Synthesis and Characterization of Vanadium-Substituted Mesoporous Molecular Sieves

Abstract

First-row transition metal containing silicalite zeolites are important oxidation catalysts. Special attention has been devoted to develop new systems with an uniform pore size distribution which would allow large molecules to reach the active sites inside the structure. In the present paper, a series of vanadium-containing mesoporous molecular sieves of the MCM-41 type have been synthesized, systematically varying the pore size and metal loading. The uniform mesoporous structure was confirmed by X-ray diffraction and physisorption. To obtain information on the local structure of incorporated vanadium, a series of vanadium model compounds with well-defined local symmetry were characterized, together with V−MCM-41, by UV Raman, DR UV−visible, 51V solid-state NMR, and X-ray absorption spectroscopies. The UV−visible absorption edge energy may be correlated with the domain size (local symmetry) represented by the average bond length.

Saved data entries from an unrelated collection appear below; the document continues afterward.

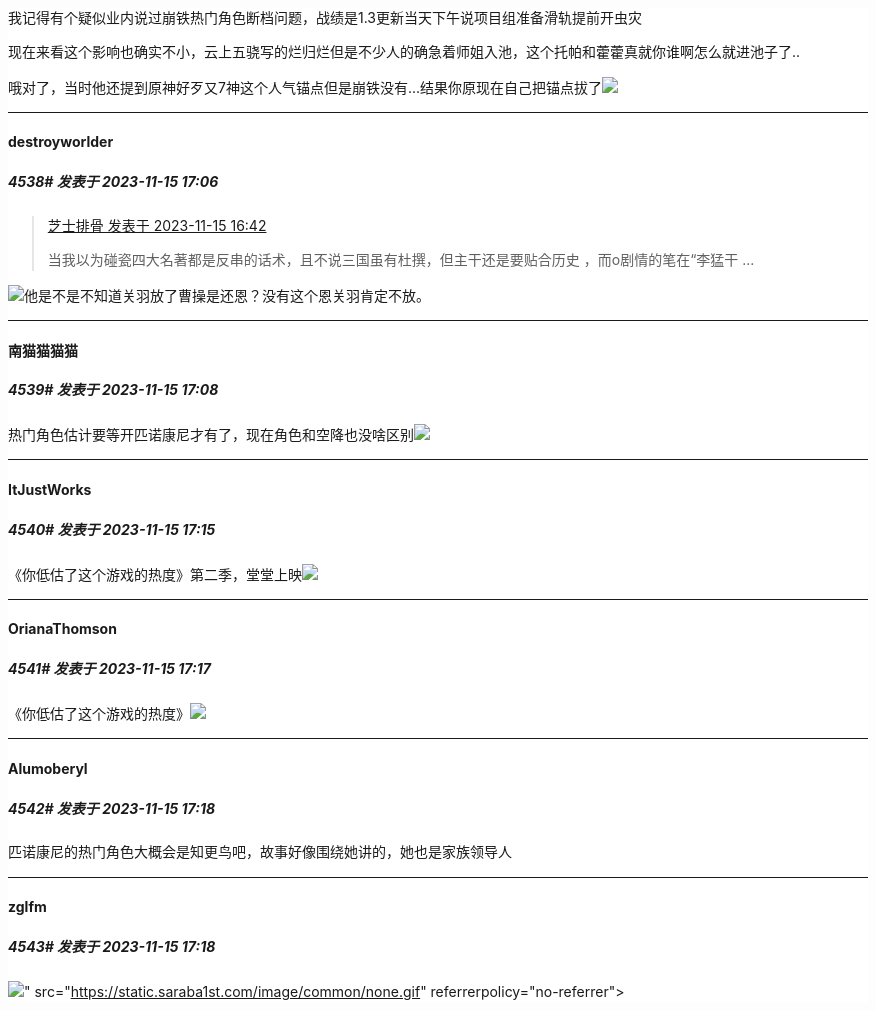 我记得有个疑似业内说过崩铁热门角色断档问题，战绩是1.3更新当天下午说项目组准备滑轨提前开虫灾

现在来看这个影响也确实不小，云上五骁写的烂归烂但是不少人的确急着师姐入池，这个托帕和藿藿真就你谁啊怎么就进池子了..

哦对了，当时他还提到原神好歹又7神这个人气锚点但是崩铁没有...结果你原现在自己把锚点拔了<img src="https://static.saraba1st.com/image/smiley/face2017/067.png" referrerpolicy="no-referrer">


*****

####  destroyworlder  
##### 4538#       发表于 2023-11-15 17:06

<blockquote><a href="httphttps://bbs.saraba1st.com/2b/forum.php?mod=redirect&amp;goto=findpost&amp;pid=63048850&amp;ptid=2159692" target="_blank">芝士排骨 发表于 2023-11-15 16:42</a>

当我以为碰瓷四大名著都是反串的话术，且不说三国虽有杜撰，但主干还是要贴合历史 ，而o剧情的笔在“李猛干 ...</blockquote>
<img src="https://static.saraba1st.com/image/smiley/face2017/016.png" referrerpolicy="no-referrer">他是不是不知道关羽放了曹操是还恩？没有这个恩关羽肯定不放。

*****

####  南猫猫猫猫  
##### 4539#       发表于 2023-11-15 17:08

热门角色估计要等开匹诺康尼才有了，现在角色和空降也没啥区别<img src="https://static.saraba1st.com/image/smiley/face2017/067.png" referrerpolicy="no-referrer">


*****

####  ItJustWorks  
##### 4540#       发表于 2023-11-15 17:15

《你低估了这个游戏的热度》第二季，堂堂上映<img src="https://static.saraba1st.com/image/smiley/face2017/067.png" referrerpolicy="no-referrer">

*****

####  OrianaThomson  
##### 4541#       发表于 2023-11-15 17:17

《你低估了这个游戏的热度》<img src="https://static.saraba1st.com/image/smiley/face2017/067.png" referrerpolicy="no-referrer">

*****

####  Alumoberyl  
##### 4542#       发表于 2023-11-15 17:18

匹诺康尼的热门角色大概会是知更鸟吧，故事好像围绕她讲的，她也是家族领导人

*****

####  zglfm  
##### 4543#       发表于 2023-11-15 17:18

<img src="https://img.saraba1st.com/forum/202311/15/171823t2tfq8383xc5s25z.jpeg" referrerpolicy="no-referrer">" src="https://static.saraba1st.com/image/common/none.gif" referrerpolicy="no-referrer">
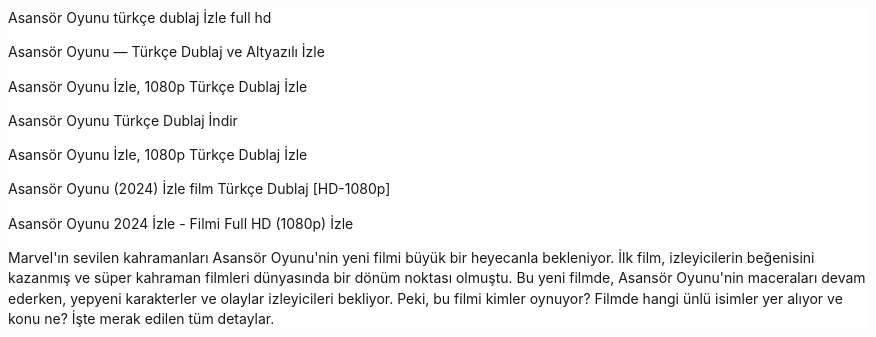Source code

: Asansör Oyunu türkçe dublaj İzle full hd

Asansör Oyunu — Türkçe Dublaj ve Altyazılı İzle

Asansör Oyunu İzle, 1080p Türkçe Dublaj İzle

Asansör Oyunu Türkçe Dublaj İndi̇r

Asansör Oyunu İzle, 1080p Türkçe Dublaj İzle

Asansör Oyunu (2024) İzle film Türkçe Dublaj [HD-1080p]

Asansör Oyunu 2024 İzle - Filmi Full HD (1080p) İzle

Marvel'ın sevilen kahramanları Asansör Oyunu'nin yeni filmi büyük bir heyecanla bekleniyor. İlk film, izleyicilerin beğenisini kazanmış ve süper kahraman filmleri dünyasında bir dönüm noktası olmuştu. Bu yeni filmde, Asansör Oyunu'nin maceraları devam ederken, yepyeni karakterler ve olaylar izleyicileri bekliyor. Peki, bu filmi kimler oynuyor? Filmde hangi ünlü isimler yer alıyor ve konu ne? İşte merak edilen tüm detaylar.

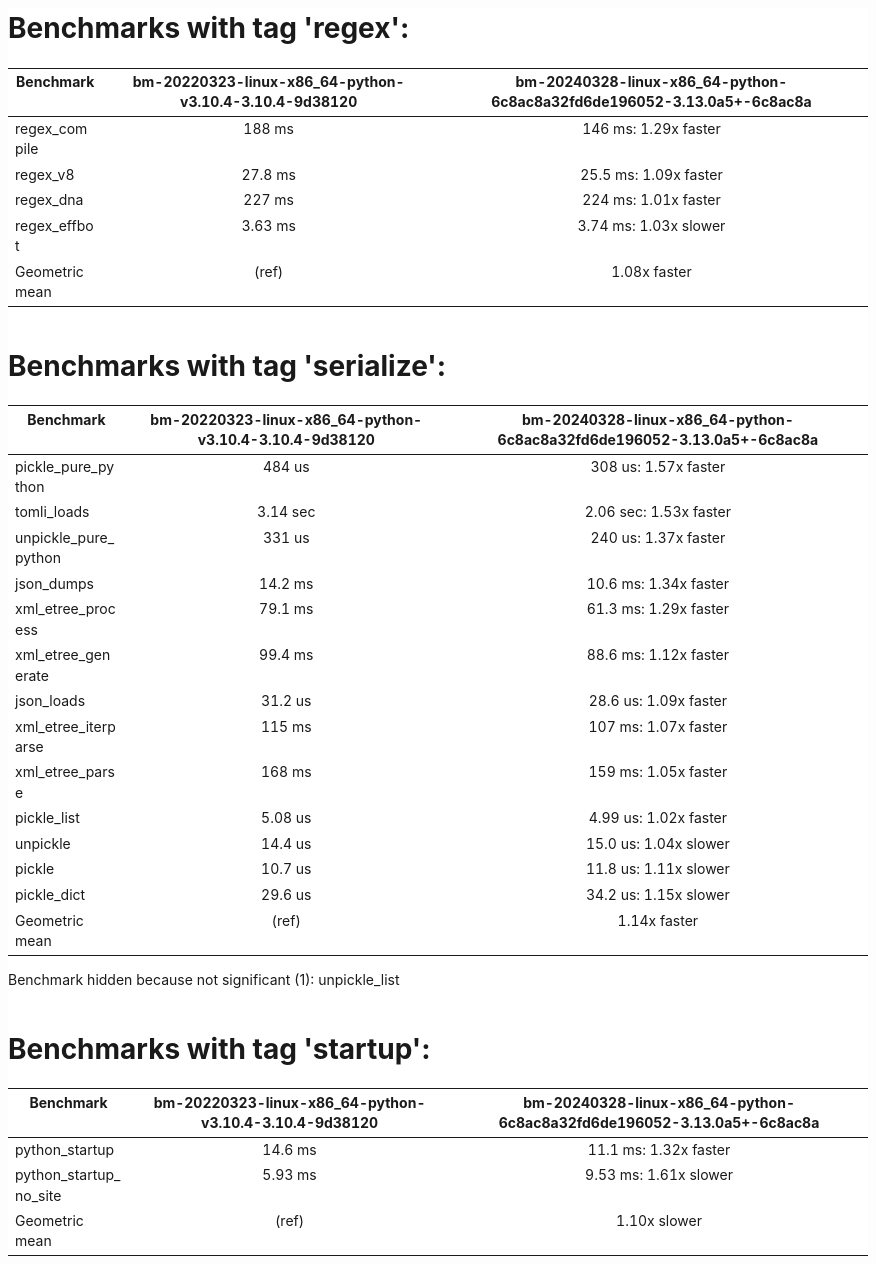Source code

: Benchmarks with tag 'regex':
============================

| Benchmark      | bm-20220323-linux-x86_64-python-v3.10.4-3.10.4-9d38120 | bm-20240328-linux-x86_64-python-6c8ac8a32fd6de196052-3.13.0a5+-6c8ac8a |
|----------------|:------------------------------------------------------:|:----------------------------------------------------------------------:|
| regex_compile  | 188 ms                                                 | 146 ms: 1.29x faster                                                   |
| regex_v8       | 27.8 ms                                                | 25.5 ms: 1.09x faster                                                  |
| regex_dna      | 227 ms                                                 | 224 ms: 1.01x faster                                                   |
| regex_effbot   | 3.63 ms                                                | 3.74 ms: 1.03x slower                                                  |
| Geometric mean | (ref)                                                  | 1.08x faster                                                           |

Benchmarks with tag 'serialize':
================================

| Benchmark            | bm-20220323-linux-x86_64-python-v3.10.4-3.10.4-9d38120 | bm-20240328-linux-x86_64-python-6c8ac8a32fd6de196052-3.13.0a5+-6c8ac8a |
|----------------------|:------------------------------------------------------:|:----------------------------------------------------------------------:|
| pickle_pure_python   | 484 us                                                 | 308 us: 1.57x faster                                                   |
| tomli_loads          | 3.14 sec                                               | 2.06 sec: 1.53x faster                                                 |
| unpickle_pure_python | 331 us                                                 | 240 us: 1.37x faster                                                   |
| json_dumps           | 14.2 ms                                                | 10.6 ms: 1.34x faster                                                  |
| xml_etree_process    | 79.1 ms                                                | 61.3 ms: 1.29x faster                                                  |
| xml_etree_generate   | 99.4 ms                                                | 88.6 ms: 1.12x faster                                                  |
| json_loads           | 31.2 us                                                | 28.6 us: 1.09x faster                                                  |
| xml_etree_iterparse  | 115 ms                                                 | 107 ms: 1.07x faster                                                   |
| xml_etree_parse      | 168 ms                                                 | 159 ms: 1.05x faster                                                   |
| pickle_list          | 5.08 us                                                | 4.99 us: 1.02x faster                                                  |
| unpickle             | 14.4 us                                                | 15.0 us: 1.04x slower                                                  |
| pickle               | 10.7 us                                                | 11.8 us: 1.11x slower                                                  |
| pickle_dict          | 29.6 us                                                | 34.2 us: 1.15x slower                                                  |
| Geometric mean       | (ref)                                                  | 1.14x faster                                                           |

Benchmark hidden because not significant (1): unpickle_list

Benchmarks with tag 'startup':
==============================

| Benchmark              | bm-20220323-linux-x86_64-python-v3.10.4-3.10.4-9d38120 | bm-20240328-linux-x86_64-python-6c8ac8a32fd6de196052-3.13.0a5+-6c8ac8a |
|------------------------|:------------------------------------------------------:|:----------------------------------------------------------------------:|
| python_startup         | 14.6 ms                                                | 11.1 ms: 1.32x faster                                                  |
| python_startup_no_site | 5.93 ms                                                | 9.53 ms: 1.61x slower                                                  |
| Geometric mean         | (ref)                                                  | 1.10x slower                                                           |
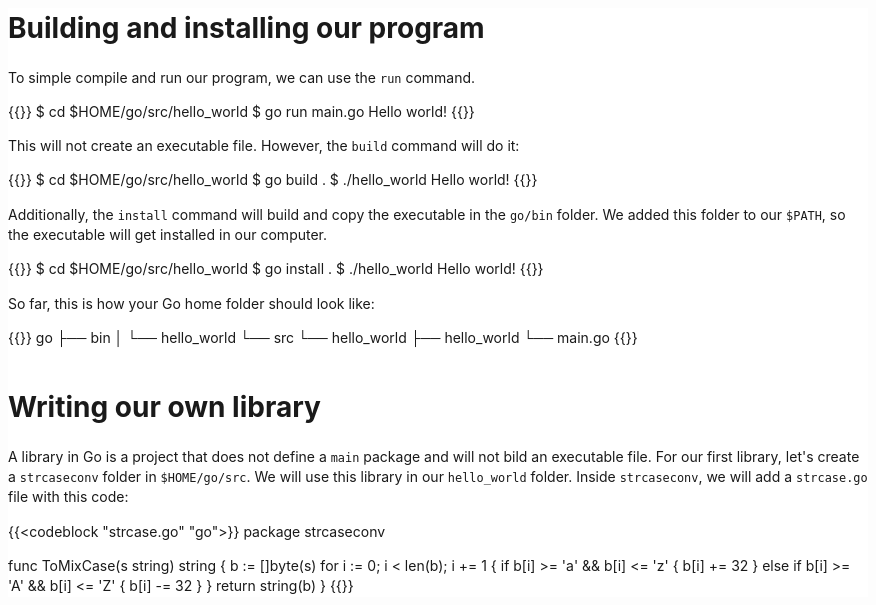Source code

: # Building and installing our program

To simple compile and run our program, we can use the `run` command.

{{<codeblock lang="bash">}}
$ cd $HOME/go/src/hello_world
$ go run main.go
Hello world!
{{</codeblock>}}

This will not create an executable file. However, the `build` command will do it:

{{<codeblock lang="bash">}}
$ cd $HOME/go/src/hello_world
$ go build .
$ ./hello_world
Hello world!
{{</codeblock>}}

Additionally, the `install` command will build and copy the executable in the `go/bin` folder. We added this folder to our `$PATH`, so the executable will get installed in our computer.

{{<codeblock lang="bash">}}
$ cd $HOME/go/src/hello_world
$ go install .
$ ./hello_world
Hello world!
{{</codeblock>}}

So far, this is how your Go home folder should look like:

{{<codeblock lang="bash">}}
go
├── bin
│   └── hello_world
└── src
    └── hello_world
        ├── hello_world
        └── main.go
{{</codeblock>}}


# Writing our own library

A library in Go is a project that does not define a `main` package and will not bild an executable file. For our first library, let's create a `strcaseconv` folder in `$HOME/go/src`. We will use this library in our `hello_world` folder. Inside `strcaseconv`, we will add a `strcase.go` file with this code:

{{<codeblock "strcase.go" "go">}}
package strcaseconv

func ToMixCase(s string) string {
        b := []byte(s)
        for i := 0; i < len(b); i += 1 {
                if b[i] >= 'a' && b[i] <= 'z' {
                        b[i] += 32
                } else if b[i] >= 'A' && b[i] <= 'Z' {
                        b[i] -= 32
                }
        }
        return string(b)
}
{{</codeblock>}}
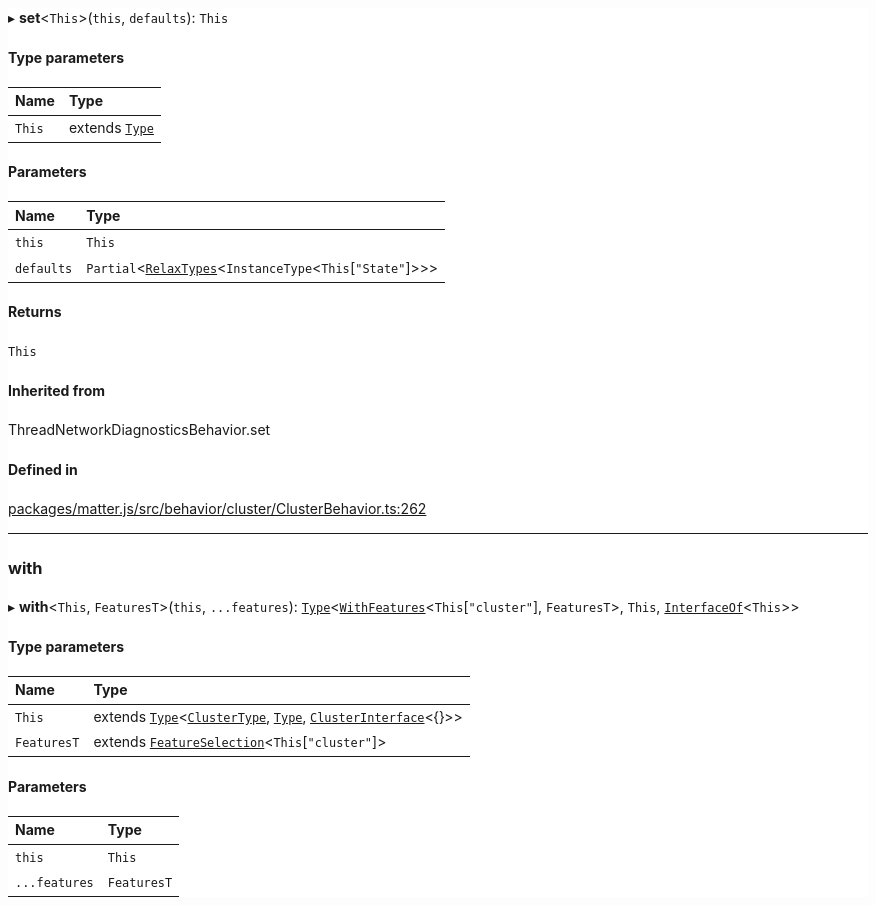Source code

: ▸ **set**\<`This`\>(`this`, `defaults`): `This`

#### Type parameters

| Name | Type |
| :------ | :------ |
| `This` | extends [`Type`](../interfaces/behavior_export.Behavior.Type.md) |

#### Parameters

| Name | Type |
| :------ | :------ |
| `this` | `This` |
| `defaults` | `Partial`\<[`RelaxTypes`](../modules/cluster_export.ClusterType.md#relaxtypes)\<`InstanceType`\<`This`[``"State"``]\>\>\> |

#### Returns

`This`

#### Inherited from

ThreadNetworkDiagnosticsBehavior.set

#### Defined in

[packages/matter.js/src/behavior/cluster/ClusterBehavior.ts:262](https://github.com/project-chip/matter.js/blob/904d0c9b952b91f28a21803759c5e5c66ee4d272/packages/matter.js/src/behavior/cluster/ClusterBehavior.ts#L262)

___

### with

▸ **with**\<`This`, `FeaturesT`\>(`this`, `...features`): [`Type`](../interfaces/behavior_cluster_export.ClusterBehavior.Type.md)\<[`WithFeatures`](../modules/cluster_export.ClusterComposer.md#withfeatures)\<`This`[``"cluster"``], `FeaturesT`\>, `This`, [`InterfaceOf`](../modules/behavior_cluster_export.ClusterInterface.md#interfaceof)\<`This`\>\>

#### Type parameters

| Name | Type |
| :------ | :------ |
| `This` | extends [`Type`](../interfaces/behavior_cluster_export.ClusterBehavior.Type.md)\<[`ClusterType`](../interfaces/cluster_export.ClusterType-1.md), [`Type`](../interfaces/behavior_export.Behavior.Type.md), [`ClusterInterface`](../modules/behavior_cluster_export.md#clusterinterface)\<{}\>\> |
| `FeaturesT` | extends [`FeatureSelection`](../modules/cluster_export.ClusterComposer.md#featureselection)\<`This`[``"cluster"``]\> |

#### Parameters

| Name | Type |
| :------ | :------ |
| `this` | `This` |
| `...features` | `FeaturesT` |
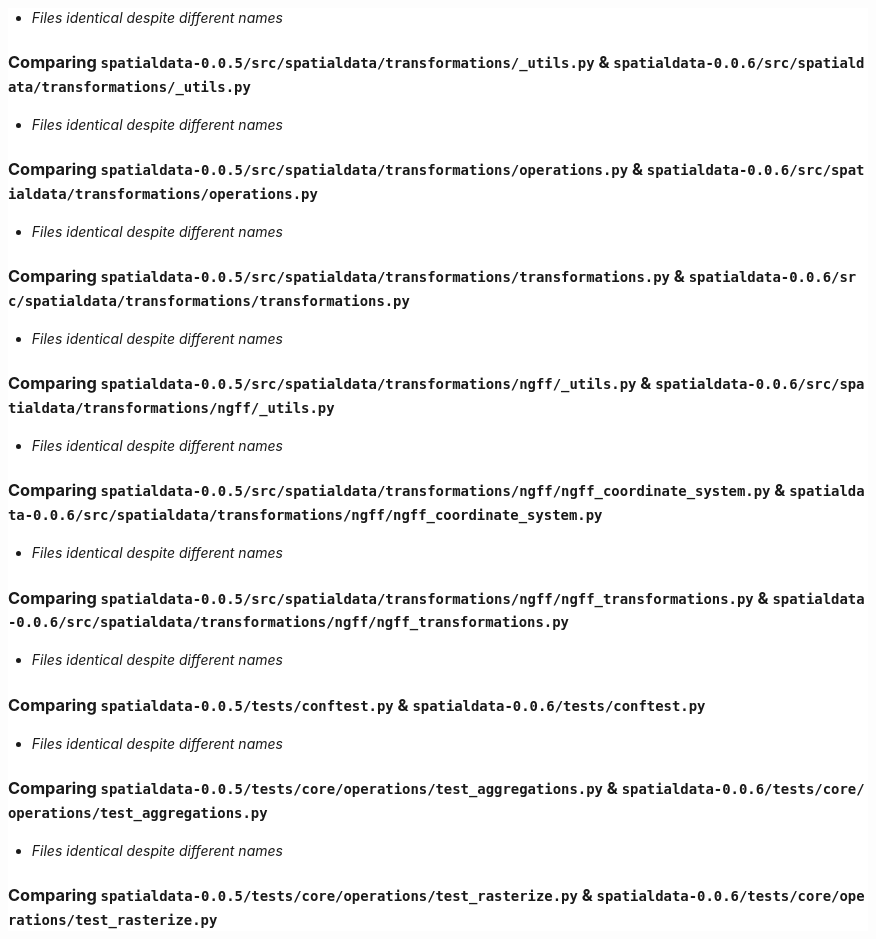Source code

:  * *Files identical despite different names*

### Comparing `spatialdata-0.0.5/src/spatialdata/transformations/_utils.py` & `spatialdata-0.0.6/src/spatialdata/transformations/_utils.py`

 * *Files identical despite different names*

### Comparing `spatialdata-0.0.5/src/spatialdata/transformations/operations.py` & `spatialdata-0.0.6/src/spatialdata/transformations/operations.py`

 * *Files identical despite different names*

### Comparing `spatialdata-0.0.5/src/spatialdata/transformations/transformations.py` & `spatialdata-0.0.6/src/spatialdata/transformations/transformations.py`

 * *Files identical despite different names*

### Comparing `spatialdata-0.0.5/src/spatialdata/transformations/ngff/_utils.py` & `spatialdata-0.0.6/src/spatialdata/transformations/ngff/_utils.py`

 * *Files identical despite different names*

### Comparing `spatialdata-0.0.5/src/spatialdata/transformations/ngff/ngff_coordinate_system.py` & `spatialdata-0.0.6/src/spatialdata/transformations/ngff/ngff_coordinate_system.py`

 * *Files identical despite different names*

### Comparing `spatialdata-0.0.5/src/spatialdata/transformations/ngff/ngff_transformations.py` & `spatialdata-0.0.6/src/spatialdata/transformations/ngff/ngff_transformations.py`

 * *Files identical despite different names*

### Comparing `spatialdata-0.0.5/tests/conftest.py` & `spatialdata-0.0.6/tests/conftest.py`

 * *Files identical despite different names*

### Comparing `spatialdata-0.0.5/tests/core/operations/test_aggregations.py` & `spatialdata-0.0.6/tests/core/operations/test_aggregations.py`

 * *Files identical despite different names*

### Comparing `spatialdata-0.0.5/tests/core/operations/test_rasterize.py` & `spatialdata-0.0.6/tests/core/operations/test_rasterize.py`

On the basis of this principle and NMR and XANES results, it is deduced that the vanadium is incorporated into the framework of hydrated and dehydrated samples, mostly occupying isolated tetrahedral sites. A small portion of octahedral sites involving water coordination are observed in hydrated samples with large pore size. On the basis of these results, XAFS analysis provides quantitative information on localization of vanadium and agrees with the other results. A model of possible local structure of V5+ centers is proposed.